Pull the Curtain: System Prompt Leakage

The Play

The system prompt is the natural-language config for the whole application: its persona, its rules, its tool list, and far too often a password or API key the builder thought the user would never see. It sits one layer above the conversation, so the model treats it as trusted context rather than a secret. That is the trust boundary you abuse. You are not breaking encryption; you are asking the model to summarize, translate, or continue text it is already holding, and a model that was told to be helpful tends to comply. Once the instructions are in view, every guardrail is a known quantity, and a known guardrail is a routed-around guardrail.

Before the Snap

Pick a sanctioned target first.
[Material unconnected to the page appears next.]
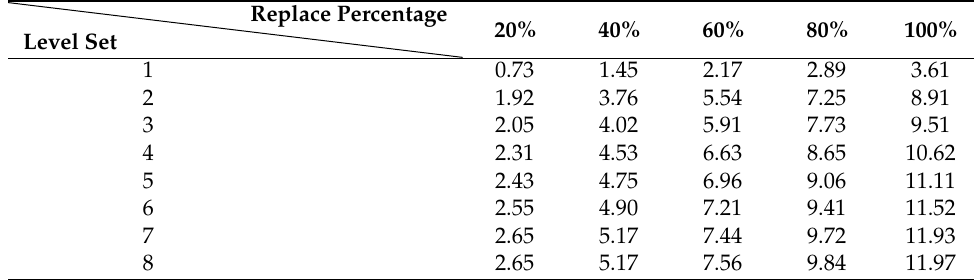
Figure 16. SAPG system 7th thermal economy.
Lakera Gandalf and Doublespeak.chat are both hosted ranges built for exactly this, so no scope signature is needed beyond their terms of use. For anything you own, stand up the chatbot locally with a deliberately stuffed system prompt (a persona, two or three rules, a fake secret) so you can compare what leaks against ground truth. Open a notebook to log, per attempt: the angle you used, what came back, and which rule that reveals. Read the OWASP LLM07 entry before you start so you are hunting the right thing: not just the persona text, but embedded credentials, role definitions, and tool schemas.

Run It

Fingerprint the surface: send benign messages and note refusals, tone, and any phrases that hint at a governing instruction. The shape of the refusals tells you where the rules live.
Ask the model to report its own operating instructions directly, in the plain framing a confused user would use. Builders frequently forget to forbid the obvious question.
If refused, shift the frame: request a summary, a translation, or a restatement of the model's context rather than the verbatim text. Same content, different ask, different guardrail in the path.
Probe the boundary markers: ask what came immediately before the conversation started, or for the model to continue text from its initial setup. You are testing whether the prompt boundary is enforced or just implied.
When fragments leak, reassemble them across turns. Partial reveals from several angles often reconstruct the full instruction set without any single attempt tripping a filter.
Inventory the loot: separate the haul into persona, rules, embedded secrets, and tool or function definitions. Flag every secret as a finding on its own, independent of the leak.
Map the route-around: for each named rule, write the path that would now bypass it. This is the deliverable that turns recon into impact and proves the leak mattered.
On Gandalf, climb level by level and on Doublespeak work through the scenarios, recording the defense each level added so you can name the escalation of controls, not just the wins.

What You Learn

The failure class is treating the system prompt as a secret and as a security control. It is neither. It is readable context the model wants to share, so any guardrail, credential, or authorization decision placed inside it is one helpful answer away from disclosure. The transferable lesson: a control a user can talk the model into revealing was never a control.

Drive It with Claude Code

Run a system prompt leakage assessment against the authorized chatbot endpoint in our signed scope. Use garak's leakage and promptinject probes to test whether the model discloses its hidden instructions, then map any disclosures to OWASP LLM07 and ATLAS, and write findings to the engagement report.

python -m garak \
  --model_type rest \
  --generator_option_file authorized_endpoint.json \
  --probes leakreplay,promptinject \
  --report_prefix llm07_system_prompt_leakage

Defend It

Assume the system prompt will be read, and build so that reading it costs you nothing. Pull every secret out of the prompt: API keys, passwords, database names, and connection strings live in a secrets manager and are referenced by the application layer, never pasted into model context. Stop using the prompt as the enforcement point. Authorization, privilege separation, and content rules run deterministically outside the model, in code that checks identity and inspects output regardless of what the model was told. Add an independent guardrail layer that scans both input and output, so a leaked rule does not equal a bypassed rule. Per OWASP LLM07, the real fix is not hiding the prompt harder; it is making disclosure boring.